**What to do:**
(A) In the story-identification post, rename "Windhaven" as "Stormhaven" in everything from "2 Answers 2" down to "part of, Windhaven).", and give that stretch back.
(B) Which proper names appear in the story-identification post? List each one once.
(C) Continue the story-identification post from the point where it stops.

I believe this was in a sci fi collection from 1975 or 1976 or somewhere around there. It was sci-fi ish, on a planet consisting of islands. In order to communicate between islands people have to put on wings, or wingsuits or something like that. Only certain people are allowed to have wings. The main character, a girl, is a skilled flier but for some reason has to give up her wings so that (I think) her brother can have them. She has concerns that her brother isn't a very good flier.

That's all I can remember, hopefully it's enough!

2 Answers 2


This is the novella "The Storms of Windhaven", by George R. R. Martin and Lisa Tuttle (later collected with other stories in the same setting as the novel it became part of, Windhaven).

The wings are a scarce resource, made from the solar sail film that brought humans to Windhaven long ago -- and once lost, they can't be replaced. Yet, every year, a pair or two is lost because fliers who shouldn't be flying have inherited the wings, instead of people who have a talent for flight, who are instead denied because they don't have the right parents.

**Supplied material:**
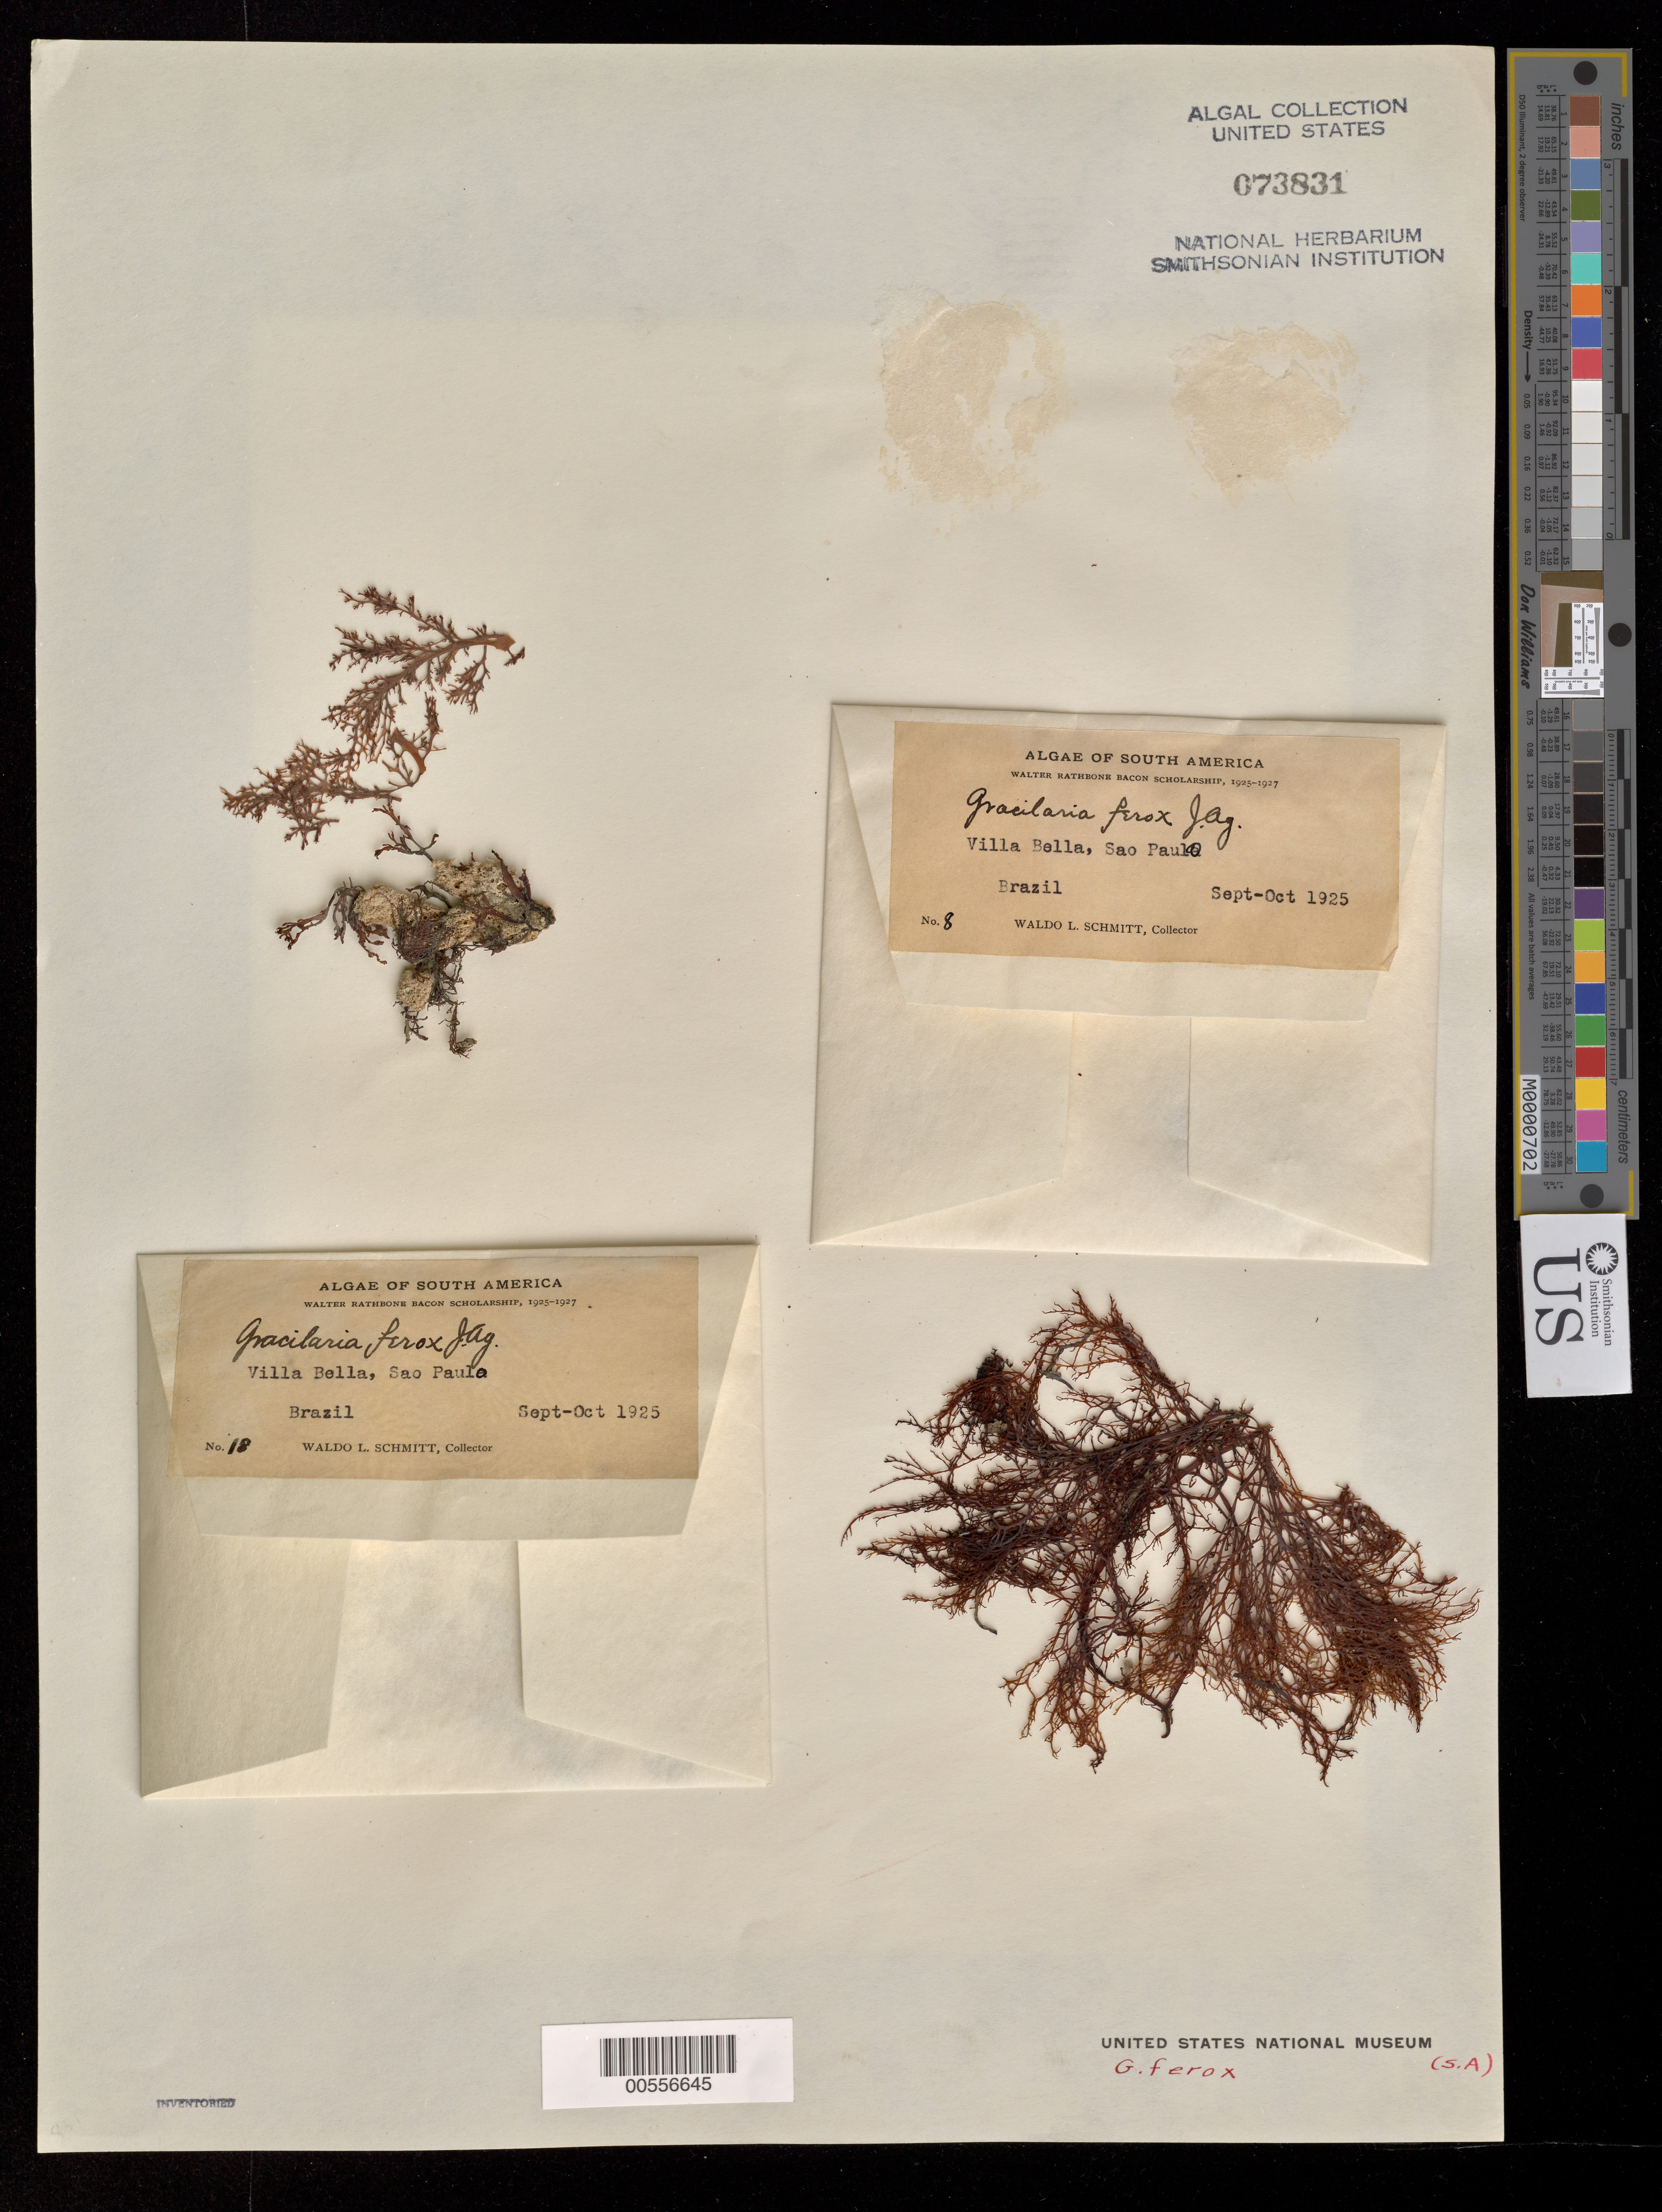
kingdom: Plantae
--
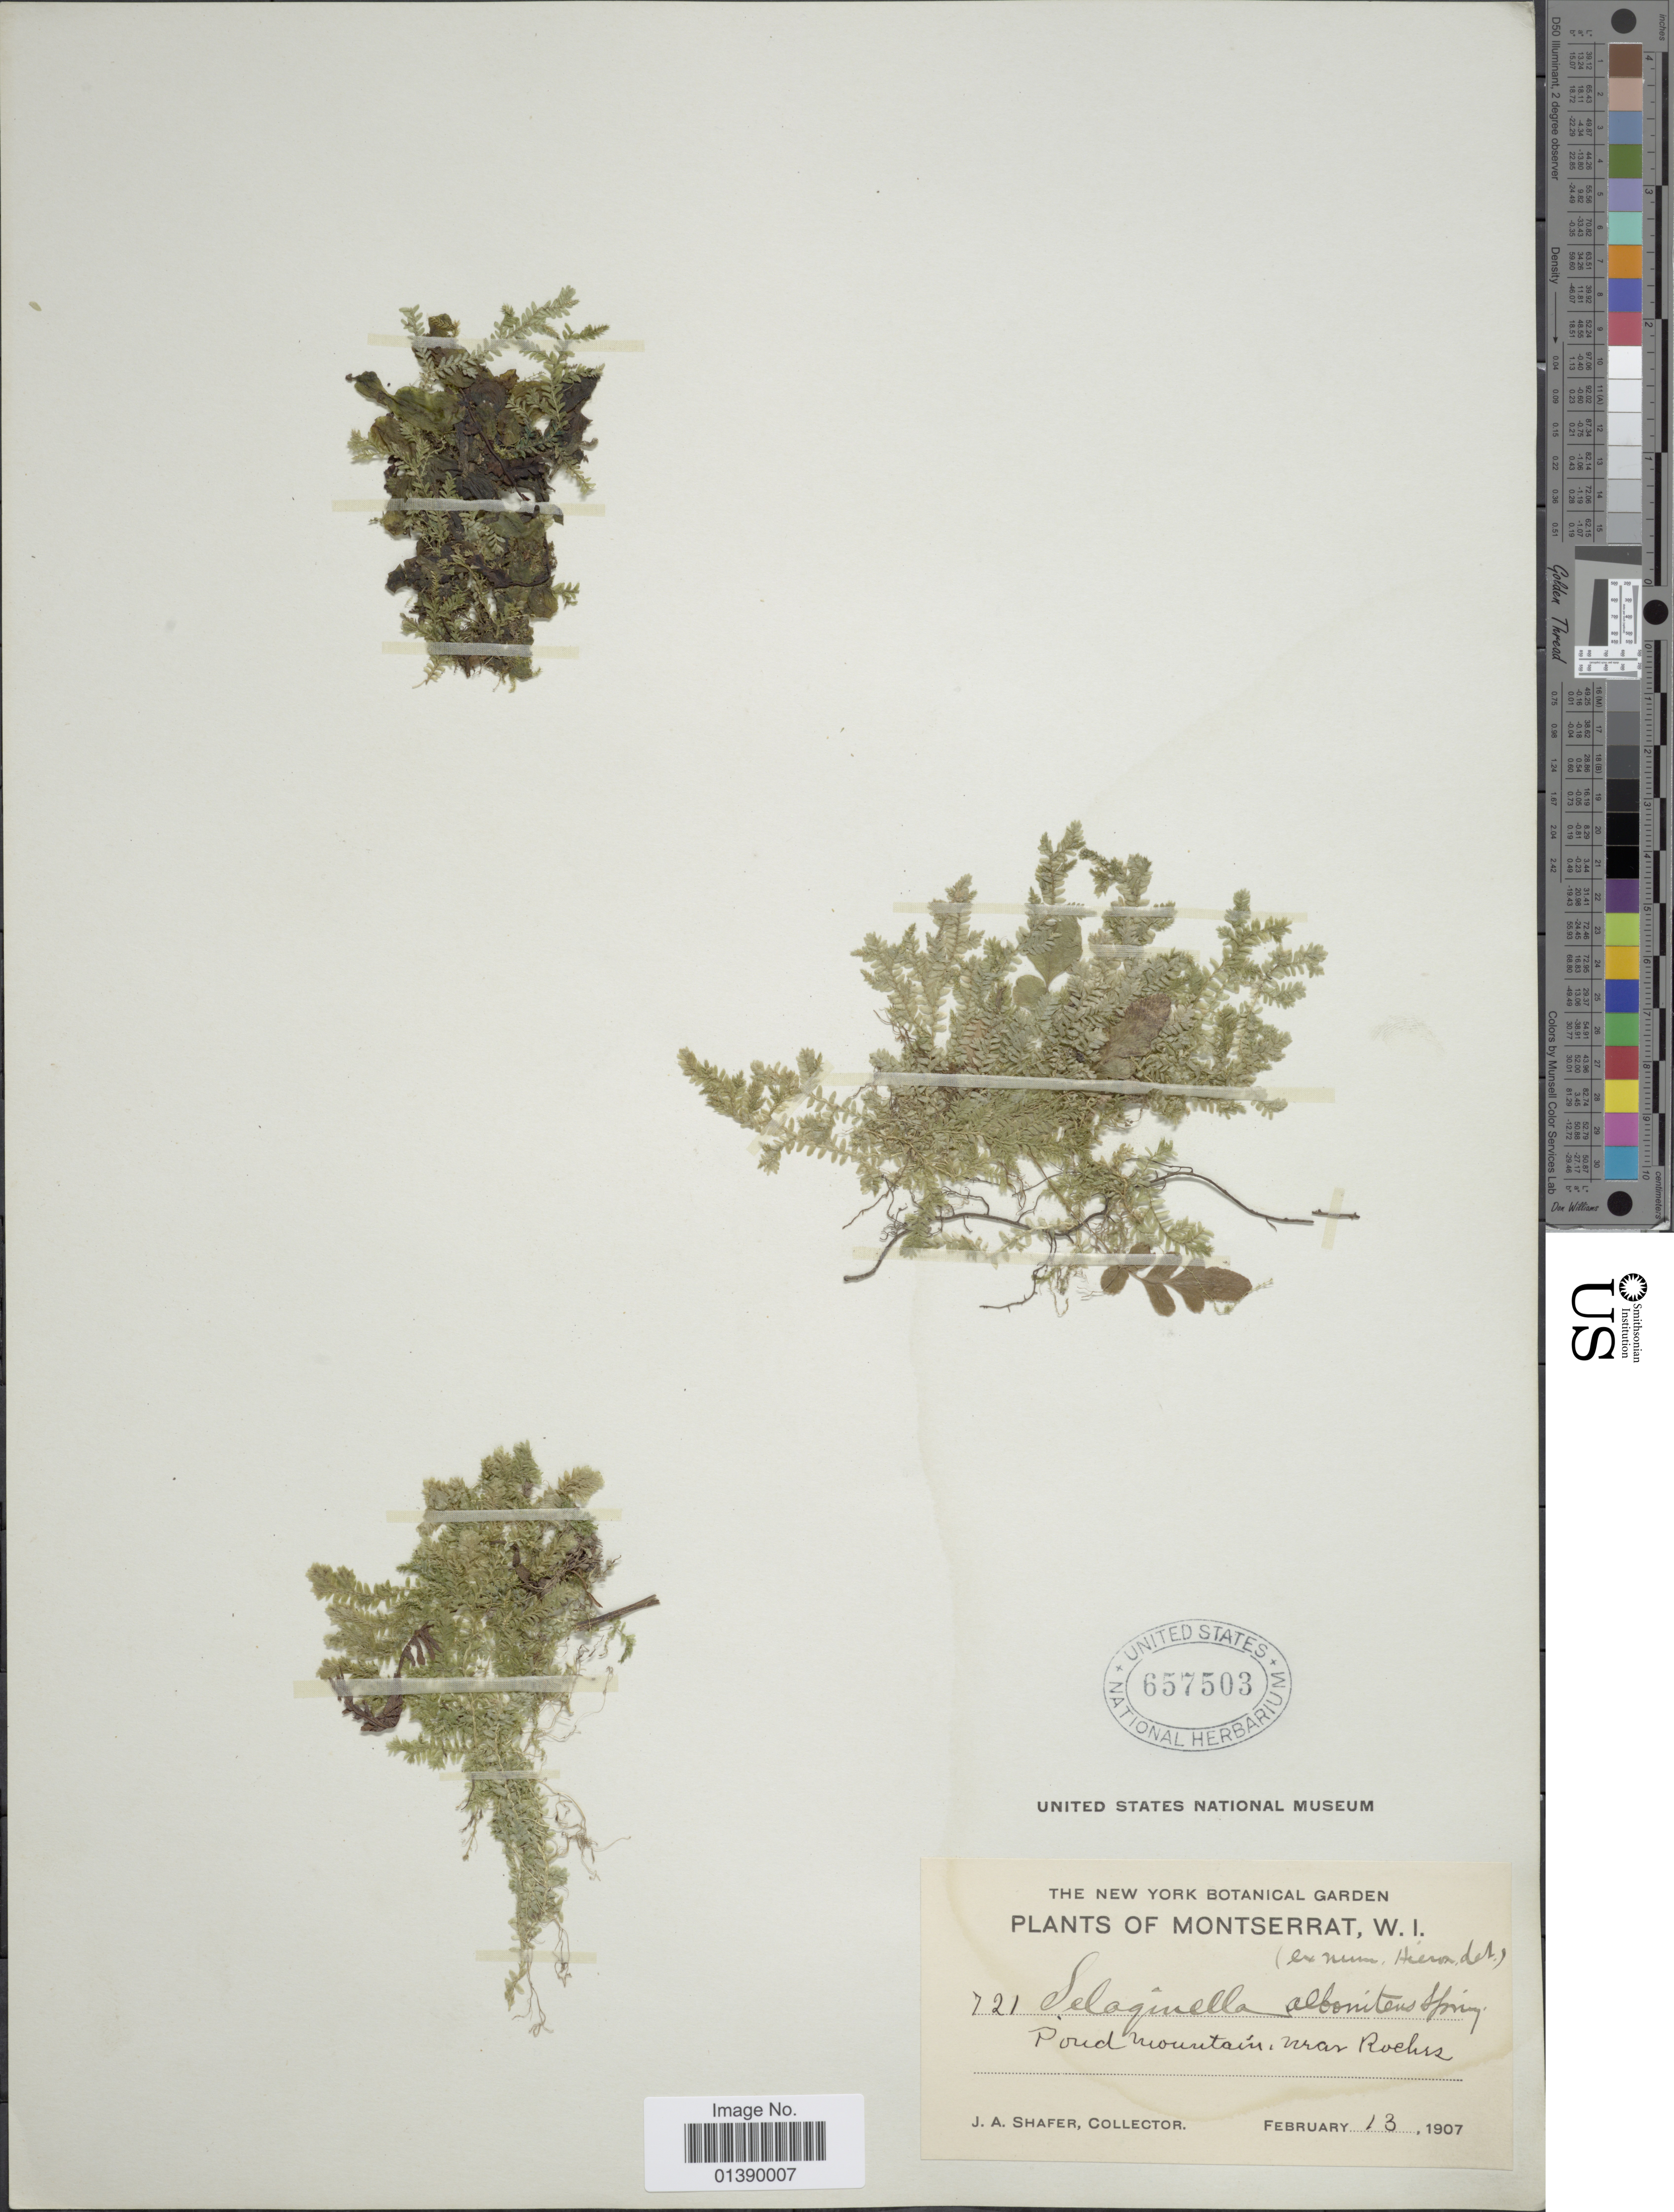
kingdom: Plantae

**Answers below:**
(A)
2 Answers 2


This is the novella "The Storms of Stormhaven", by George R. R. Martin and Lisa Tuttle (later collected with other stories in the same setting as the novel it became part of, Stormhaven).

(B)
The Storms of Windhaven
George R. R. Martin
Lisa Tuttle
Windhaven

(C)
The protagonist, as you recall, is a girl, and she is denied the wings she grew up with, not because she's a girl (there are many women fliers), but because she is a foster child, and the son of the flier whose wings she has used for years will inherit them -- and, she is sure, lose another pair to the stormy seas.

She sets out to do something about this -- and ends up changing the world.

  • The question is asking about the novella, since it's identified as a short story, and the time frame (1975-76) predates the novel (1981).
    – DavidW
    Jun 3, 2021 at 17:18
  • 1
    I agree -- editing to reflect that it was collected with other Windhaven stories to create the novel some years later.
    – Zeiss Ikon
    Jun 3, 2021 at 17:19
  • ISFDb entry for "The Storms of Windhaven"; you can see there it was published in 2 years-best anthologies in 1976.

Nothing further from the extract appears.